Twelve suspects detained after UK anti-terror raids


In the biggest anti-terrorist sweep in Britain in nearly two years, police have arrested a dozen men accused of plotting a large-scale terror attack on targets inside the UK.

The suspects, who ranged in age from 17 to 28, had been under surveillance for weeks and were believed to have links to Pakistan and Bangladesh, officials said.

The arrests come amid growing concerns in Europe over terrorism following a suicide bombing in Sweden and reported threats of a terror attack on a European city modeled on the deadly shooting spree in Mumbai, India.

Police swooped in before dawn on Monday in coordinated raids on houses in four cities — London, Cardiff, Birmingham and Stoke-on-Trent. The officers were unarmed, suggesting any planned attack was not imminent.

The joint operation by domestic spy agency MI5 and police was the largest since April last year, when 12 men were detained over an alleged al-Qaeda bomb plot in Manchester.

Counterterrorism officials declined to give more details of the latest alleged plot, saying only that the men had been under surveillance for several weeks.
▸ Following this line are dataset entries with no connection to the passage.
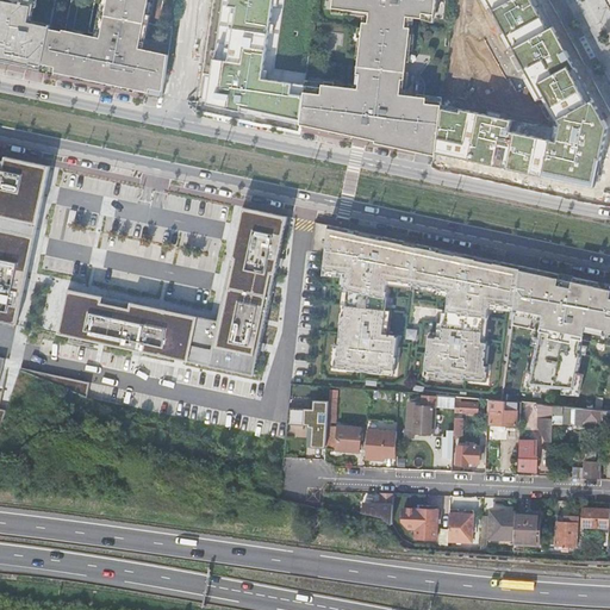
[(0,0),(0,62),(10,64),(41,72),(49,31),(55,0),(0,0)]
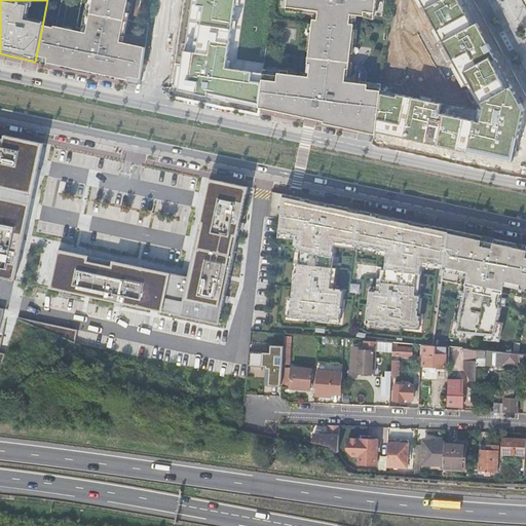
[(87,0),(82,33),(73,32),(74,29),(65,27),(65,30),(55,28),(54,30),(42,27),(35,62),(47,65),(47,64),(47,62),(62,66),(62,68),(81,72),(81,70),(96,73),(95,75),(116,79),(117,77),(129,80),(128,82),(141,84),(146,48),(120,43),(121,41),(132,0),(87,0)]
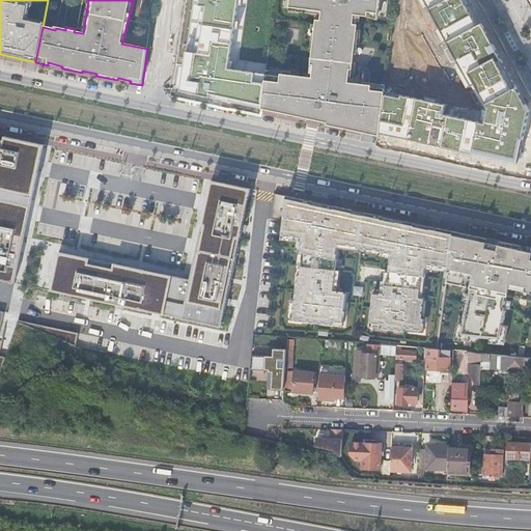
[(247,0),(194,0),(185,67),(180,67),(178,88),(180,92),(261,108),(266,75),(238,71),(247,0)]
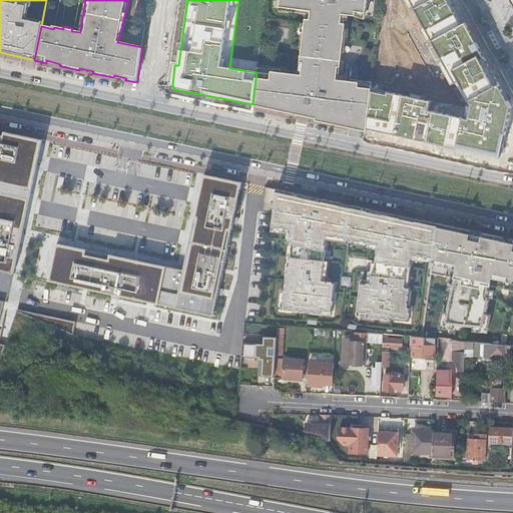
[(351,80),(351,83),(341,82),(344,61),(336,61),(337,54),(341,55),(342,43),(347,43),(349,30),(344,29),(345,17),(348,18),(349,14),(366,16),(367,0),(281,0),(280,12),(287,13),(287,9),(290,9),(290,5),(299,6),(298,8),(309,9),(307,25),(302,24),(300,47),(305,47),(303,56),(300,56),(297,77),(274,74),(274,70),(258,68),(257,72),(252,104),(286,112),(332,121),(342,122),(342,123),(367,129),(372,92),(373,82),(351,80)]
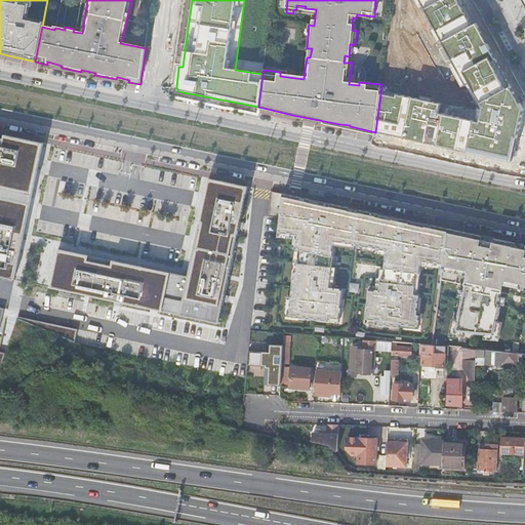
[(380,94),(375,132),(513,160),(521,109),(496,63),(491,52),(461,0),(419,0),(481,107),(479,119),(440,112),(441,104),(397,94),(396,97),(380,94)]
No details were given as to whether explosives or arms were found, and searches were under way in the homes where the arrests took place.

“The operation is in its early stages so we are unable to go into detail at this time,” said John Yates, Britain’s senior counterterrorism police officer.

Still, he said Monday’s raids, involving a dozen suspects across the UK, indicated they were planning something big.

“This is a large scale, pre-planned and intelligence-led operation involving several forces,” Yates said.

Police have up to 28 days to question the suspects before they must be charged or released.

The men are thought to be British nationals with links to Bangladesh and Pakistan, according to a counterterrorism official who spoke on condition of anonymity.

The arrests were not believed to be part of any planned holiday season attack, said a British security official who also spoke on condition of anonymity.